Starlibrettist seiner Zeit
Würde Lorenzo da Ponte heute im 21. Jahrhundert leben, wäre er zweifellos ein Star. Von der Presse ob seiner Skandale begehrter als so mancher Filmschauspieler, von den Theatern umlagert, weil er es vermochte, auch schwache Partituren zu publikumswirksamen Opern zu texten. Derer gab es damals genau so viele wie heute. Und so war Mozart daran interessiert, den Vielbeschäftigten binnen kürzester Zeit für sich zu gewinnen.
Wie beschäftigt Lorenzo da Ponte war, zeigt die Tatsache, dass er gleichzeitig mit dem "Don Giovanni" den Text für zwei weitere Opern schrieb. Die Komponisten waren immerhin Salieri und Martin y Soler. Lorenzo da Ponte war eben bei weitem nicht nur der Librettist Mozarts: Er schrieb für alle damals tätigen Komponisten. Während die meisten davon in der Versenkung verschwanden, zeigt sich an "Don Giovanni", "Figaro" und "Cosi fan tutte" doch die unglaubliche Symbiose Mozart/da Ponte.
Venezianisches Ghetto
Lorenzo da Ponte kam aus armseligen Verhältnissen. Der Vater war Lederhändler im Ghetto von Vittorio Veneto. Er war es auch, der in zweiter Ehe eine Katholikin heiratete und die Taufe seiner Kinder initiierte, wodurch es Lorenzo - der damals noch Emanuele hieß - wiederum schaffte, sich eine umfassende Bildung anzueignen.

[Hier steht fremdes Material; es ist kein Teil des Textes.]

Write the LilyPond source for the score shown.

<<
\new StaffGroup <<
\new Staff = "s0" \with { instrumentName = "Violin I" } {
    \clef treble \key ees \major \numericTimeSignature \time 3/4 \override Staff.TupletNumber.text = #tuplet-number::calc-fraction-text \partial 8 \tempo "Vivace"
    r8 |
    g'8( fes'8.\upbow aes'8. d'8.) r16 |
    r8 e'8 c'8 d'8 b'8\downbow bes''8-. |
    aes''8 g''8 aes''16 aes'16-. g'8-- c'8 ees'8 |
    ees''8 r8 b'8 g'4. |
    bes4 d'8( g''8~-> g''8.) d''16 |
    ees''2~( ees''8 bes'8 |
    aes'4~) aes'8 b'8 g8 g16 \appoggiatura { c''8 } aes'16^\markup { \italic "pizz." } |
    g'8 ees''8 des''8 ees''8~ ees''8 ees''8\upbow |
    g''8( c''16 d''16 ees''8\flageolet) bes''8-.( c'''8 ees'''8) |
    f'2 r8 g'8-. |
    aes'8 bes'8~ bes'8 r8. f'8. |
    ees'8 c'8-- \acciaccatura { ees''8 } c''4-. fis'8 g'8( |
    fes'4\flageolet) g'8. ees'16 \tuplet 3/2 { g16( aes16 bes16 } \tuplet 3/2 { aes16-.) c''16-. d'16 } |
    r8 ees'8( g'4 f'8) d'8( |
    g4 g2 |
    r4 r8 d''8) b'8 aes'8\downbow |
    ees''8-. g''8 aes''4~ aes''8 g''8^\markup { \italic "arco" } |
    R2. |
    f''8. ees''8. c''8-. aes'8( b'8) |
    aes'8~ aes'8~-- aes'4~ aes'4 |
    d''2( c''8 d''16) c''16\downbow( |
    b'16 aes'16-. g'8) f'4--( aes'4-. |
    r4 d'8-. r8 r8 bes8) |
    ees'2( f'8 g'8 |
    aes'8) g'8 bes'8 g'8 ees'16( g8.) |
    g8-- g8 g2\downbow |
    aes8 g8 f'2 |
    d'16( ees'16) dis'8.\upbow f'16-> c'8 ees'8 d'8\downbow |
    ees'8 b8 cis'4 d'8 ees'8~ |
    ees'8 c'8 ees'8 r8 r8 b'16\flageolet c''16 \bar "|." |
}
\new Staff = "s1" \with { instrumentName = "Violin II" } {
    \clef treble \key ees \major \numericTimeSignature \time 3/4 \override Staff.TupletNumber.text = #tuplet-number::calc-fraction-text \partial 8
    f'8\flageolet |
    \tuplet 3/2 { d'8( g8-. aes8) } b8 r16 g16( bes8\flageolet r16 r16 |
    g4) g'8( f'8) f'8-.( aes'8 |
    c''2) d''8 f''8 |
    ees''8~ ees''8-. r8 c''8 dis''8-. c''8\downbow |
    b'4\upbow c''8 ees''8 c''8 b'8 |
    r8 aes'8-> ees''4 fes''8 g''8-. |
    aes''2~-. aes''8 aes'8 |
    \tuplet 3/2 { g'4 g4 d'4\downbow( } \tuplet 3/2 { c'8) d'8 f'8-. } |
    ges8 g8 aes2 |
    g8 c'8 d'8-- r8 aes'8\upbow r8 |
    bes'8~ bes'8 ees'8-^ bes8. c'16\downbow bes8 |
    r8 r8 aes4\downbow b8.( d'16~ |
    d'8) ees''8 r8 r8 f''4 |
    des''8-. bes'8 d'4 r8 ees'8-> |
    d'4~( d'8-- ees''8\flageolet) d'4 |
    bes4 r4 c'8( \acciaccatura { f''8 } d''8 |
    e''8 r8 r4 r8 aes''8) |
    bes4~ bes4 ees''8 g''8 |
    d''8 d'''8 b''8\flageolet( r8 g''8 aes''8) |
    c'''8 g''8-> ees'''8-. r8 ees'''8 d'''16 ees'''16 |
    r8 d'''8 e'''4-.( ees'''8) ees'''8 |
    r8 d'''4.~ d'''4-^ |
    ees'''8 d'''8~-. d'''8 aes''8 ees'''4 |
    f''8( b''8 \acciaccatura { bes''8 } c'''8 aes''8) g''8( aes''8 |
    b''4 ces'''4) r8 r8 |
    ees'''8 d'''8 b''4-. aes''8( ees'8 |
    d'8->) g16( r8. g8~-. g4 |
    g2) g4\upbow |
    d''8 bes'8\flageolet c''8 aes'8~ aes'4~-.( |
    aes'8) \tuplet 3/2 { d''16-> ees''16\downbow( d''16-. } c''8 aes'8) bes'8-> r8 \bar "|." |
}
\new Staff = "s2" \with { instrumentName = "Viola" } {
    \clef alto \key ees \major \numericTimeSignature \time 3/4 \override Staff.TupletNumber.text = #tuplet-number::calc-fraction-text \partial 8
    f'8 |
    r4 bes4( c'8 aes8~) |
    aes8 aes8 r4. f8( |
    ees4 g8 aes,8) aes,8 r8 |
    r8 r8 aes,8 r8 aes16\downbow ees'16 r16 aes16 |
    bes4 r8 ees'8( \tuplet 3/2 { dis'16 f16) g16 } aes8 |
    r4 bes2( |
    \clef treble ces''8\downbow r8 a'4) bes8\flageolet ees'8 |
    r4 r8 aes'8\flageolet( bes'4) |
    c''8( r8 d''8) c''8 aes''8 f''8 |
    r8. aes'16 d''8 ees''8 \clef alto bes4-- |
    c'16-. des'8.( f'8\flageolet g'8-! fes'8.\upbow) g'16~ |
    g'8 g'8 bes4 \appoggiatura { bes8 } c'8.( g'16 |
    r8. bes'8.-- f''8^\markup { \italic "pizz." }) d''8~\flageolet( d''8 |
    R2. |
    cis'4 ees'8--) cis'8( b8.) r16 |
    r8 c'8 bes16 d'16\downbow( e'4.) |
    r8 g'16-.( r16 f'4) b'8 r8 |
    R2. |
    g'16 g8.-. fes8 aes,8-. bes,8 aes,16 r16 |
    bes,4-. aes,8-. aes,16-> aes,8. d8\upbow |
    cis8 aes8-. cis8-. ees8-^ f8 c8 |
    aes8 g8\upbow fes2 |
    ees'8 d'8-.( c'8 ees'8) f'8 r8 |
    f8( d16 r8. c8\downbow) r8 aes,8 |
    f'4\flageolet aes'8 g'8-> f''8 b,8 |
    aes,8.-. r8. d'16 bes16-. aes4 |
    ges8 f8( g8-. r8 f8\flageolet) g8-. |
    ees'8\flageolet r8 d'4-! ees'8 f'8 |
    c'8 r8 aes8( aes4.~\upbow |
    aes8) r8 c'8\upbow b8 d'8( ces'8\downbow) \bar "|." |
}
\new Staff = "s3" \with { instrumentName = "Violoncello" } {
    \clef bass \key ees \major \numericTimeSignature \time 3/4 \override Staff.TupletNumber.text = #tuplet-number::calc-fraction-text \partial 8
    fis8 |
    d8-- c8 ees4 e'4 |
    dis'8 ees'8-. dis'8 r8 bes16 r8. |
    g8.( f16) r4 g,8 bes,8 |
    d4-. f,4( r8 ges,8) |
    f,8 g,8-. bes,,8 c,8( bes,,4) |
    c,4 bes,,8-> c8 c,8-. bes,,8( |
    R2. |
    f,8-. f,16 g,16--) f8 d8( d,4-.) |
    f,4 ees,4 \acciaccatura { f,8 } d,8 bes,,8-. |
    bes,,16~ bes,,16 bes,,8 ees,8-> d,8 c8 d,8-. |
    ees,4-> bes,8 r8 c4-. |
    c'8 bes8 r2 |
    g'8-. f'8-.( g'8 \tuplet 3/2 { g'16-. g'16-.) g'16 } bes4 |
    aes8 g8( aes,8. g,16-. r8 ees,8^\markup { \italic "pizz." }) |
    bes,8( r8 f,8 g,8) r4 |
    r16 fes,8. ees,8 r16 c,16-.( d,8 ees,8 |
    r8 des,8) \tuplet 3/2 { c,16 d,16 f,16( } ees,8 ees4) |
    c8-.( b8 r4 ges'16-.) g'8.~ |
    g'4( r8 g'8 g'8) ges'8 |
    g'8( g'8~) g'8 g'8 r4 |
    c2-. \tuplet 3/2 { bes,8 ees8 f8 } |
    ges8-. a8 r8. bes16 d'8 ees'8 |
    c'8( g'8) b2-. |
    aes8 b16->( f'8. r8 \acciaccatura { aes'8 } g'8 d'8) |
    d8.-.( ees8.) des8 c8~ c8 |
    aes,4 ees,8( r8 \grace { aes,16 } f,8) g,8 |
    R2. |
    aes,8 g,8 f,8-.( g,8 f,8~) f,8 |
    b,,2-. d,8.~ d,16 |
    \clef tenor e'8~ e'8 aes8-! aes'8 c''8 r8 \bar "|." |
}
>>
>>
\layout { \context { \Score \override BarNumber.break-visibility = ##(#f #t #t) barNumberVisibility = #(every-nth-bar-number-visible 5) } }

Geprägt vom geistigen und sozialen Klima der Serenissima Venedig und vom aufstrebenden Bildungsbürgertum, war ihm nicht nur der Aufstieg bis in die höchsten Kreise Wiens gelungen, sondern auch der in die Höhen der anerkanntesten Librettisten und das wollte zur damaligen Zeit etwas heißen - zumal er sich seinen Aufstieg nicht immer leicht gemacht hat.
Provokateur
Da Ponte kannte die Großen seiner Zeit, die Dichter, Komponisten, Maler, auch die Regierenden. Sein Protektor in Wien war Kaiser Josef. Und da Ponte verstand es, seine Beziehungen vor allem für seine Kunst zu nutzen. Er war es zum Beispiel, der es schaffte, den Kaiser zu überreden, ihm und Mozart doch den "Figaro" zu erlauben, den dieser zuvor Schikaneder verboten hatte. Was ihm nicht nur Freunde einbrachte, wie sich denken lässt.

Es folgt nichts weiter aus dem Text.